November 27, 2014

Legislators should talk about a flatter, fairer tax code

Legislators should consider cutting or eliminating Kansas’ earned-income tax credit, or EITC.
It’s time for changes in the way government collects and spends its citizens money.
When and if legislators ever get the nerve to fully consider eliminating the EITC, residents shouldn’t fall for heated rhetoric that is likely to accuse politicians of of balancing the budget on the backs of the poor. That is a misleading argument against the plans to lower rates for everyone and flatten the tax code.
Under the existing tax code, the EITC allows Kansas to take money from some Kansans and simply give it to others in the form of tax credits. It’s government redistribution of wealth – something the vast majority of Kansans oppose when put in those stark terms.
Tax credits are traditionally rife with fraud and are used as a tool for social engineering. In a truly free society, the government doesn’t offer rewards or punishments for legal behaviors through the tax code. At best, it’s bad policy. At worst, tax credits are baby steps toward tyranny.
A flatter, fairer tax is something all Kansans should celebrate. And yes, we believe every Kansan who earns a living should pay a little something into the state coffers. The state and all its services are the responsibility of the many – not the few.
A fairer, flatter state tax code grants everyone ownership in it. That’s a good thing.
If such a thing ever comes to fruition, there may some pain as the tax code is re-adjusted. That’s unfortunate, but change is always difficult, even when it’s absolutely necessary. And in this case it is.
Eliminating all tax credits, including the EITC, while lowering the state’s astronomical income tax rates should be an immediate priority of all Kansans.
We hope legislators cease the remaining moments of the 2014 legislative session to make Kansas’ tax code fairer, more equitable and with lower rates across the board.

Comments

  1. ThePatriot says:

    The old “redistribution of wealth” argument. So tired and trite. I find it mind boggling that one argues against the minute redistribution of wealth to the poor and middle class via tax policy in comparison to the redistribution of wealth to the rich via tax policy. The wealthy use this favorable tax policy, which they bought and paid for, to accumulate vast sums of money. They use that money to buy off politicians and rig public policy to even greater degrees of absurdness.

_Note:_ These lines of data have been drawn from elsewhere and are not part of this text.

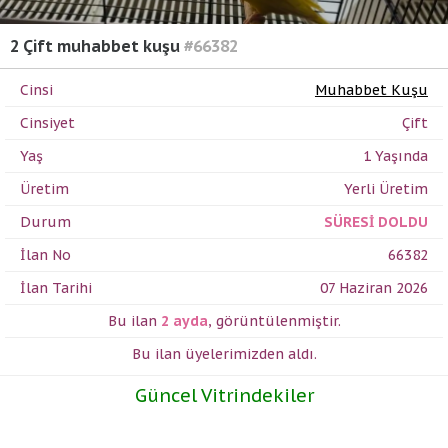
2 Çift muhabbet kuşu
#66382
Cinsi
Muhabbet Kuşu
Cinsiyet
Çift
Yaş
1 Yaşında
Üretim
Yerli Üretim
Durum
SÜRESİ DOLDU
İlan No
66382
İlan Tarihi
07 Haziran 2026
Bu ilan
2 ayda
,
görüntülenmiştir.
Bu ilan üyelerimizden
aldı.
Güncel Vitrindekiler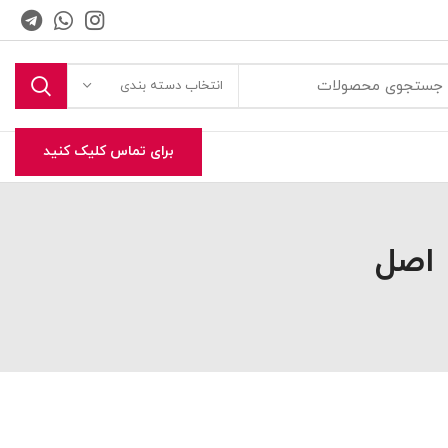
انتخاب دسته بندی
برای تماس کلیک کنید
 اصل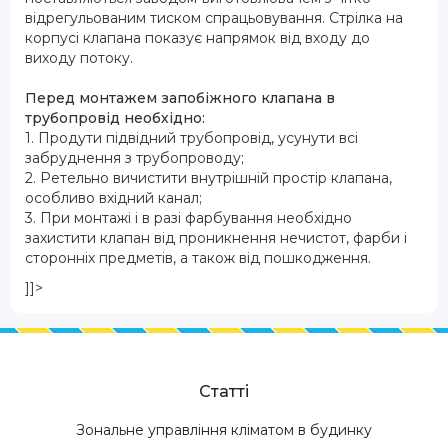
відрегульованим тиском спрацьовування. Стрілка на
корпусі клапана показує напрямок від входу до
виходу потоку.
Перед монтажем запобіжного клапана в
трубопровід необхідно:
1. Продути підвідний трубопровід, усунути всі
забруднення з трубопроводу;
2. Ретельно вичистити внутрішній простір клапана,
особливо вхідний канал;
3. При монтажі і в разі фарбування необхідно
захистити клапан від проникнення нечистот, фарби і
сторонніх предметів, а також від пошкодження.
]]>
Статті
Зональне управління кліматом в будинку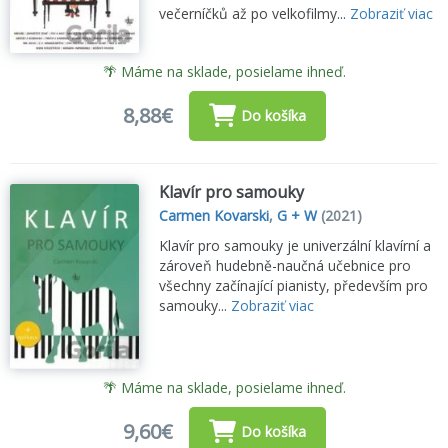
večerníčků až po velkofilmy...
Zobraziť viac
🌴 Máme na sklade, posielame ihneď.
8,88€
Do košíka
Klavír pro samouky
Carmen Kovarski
,
G + W
(2021)
Klavír pro samouky je univerzální klavírní a
zároveň hudebně-naučná učebnice pro
všechny začínající pianisty, především pro
samouky...
Zobraziť viac
🌴 Máme na sklade, posielame ihneď.
9,60€
Do košíka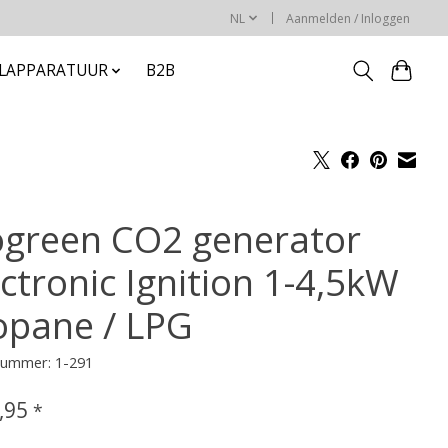
NL
Aanmelden / Inloggen
ELAPPARATUUR
B2B
ogreen CO2 generator
ctronic Ignition 1-4,5kW
opane / LPG
lnummer: 1-291
,95
*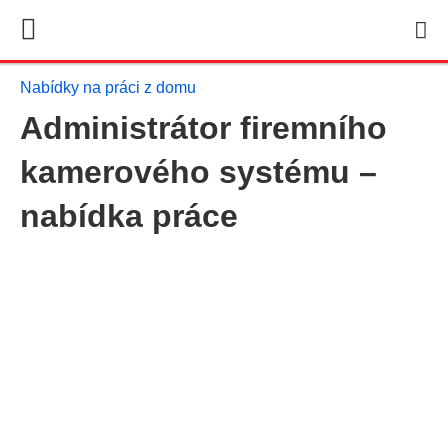
Nabídky na práci z domu
Administrátor firemního
kamerového systému –
nabídka práce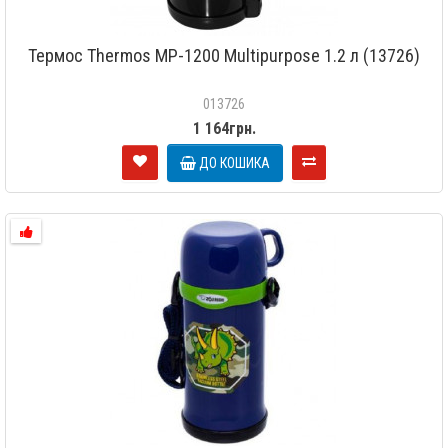
Термос Thermos MP-1200 Multipurpose 1.2 л (13726)
013726
1 164грн.
ДО КОШИКА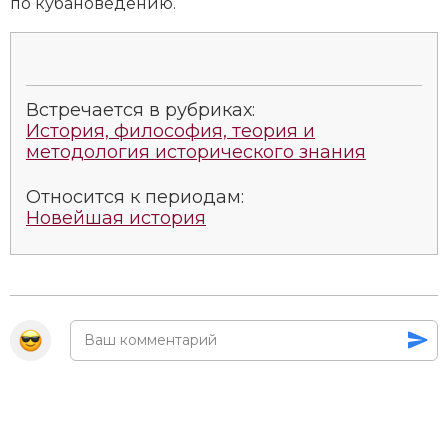
по кубановедению.
Встречается в рубриках:
История, философия, теория и
методология исторического знания
Относится к периодам:
Новейшая история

    The largest tax bracket in 1980 was 70% and there were several more brackets between 35% and 70%. The largest rate today is 39.6%. Have you seen a 30% reduction in your tax rate since 1980? Has your income increased 289% since 1980? If you are middle class, your income has increased a measly .4% since 1980.

    In the past with higher tax rates, the wealthy were incentivized to invest their money to avoid those rates. Now they just accumulate their wealth. 10% of the population controls 75% of the wealth in this country. What are you going to do when they have 100%?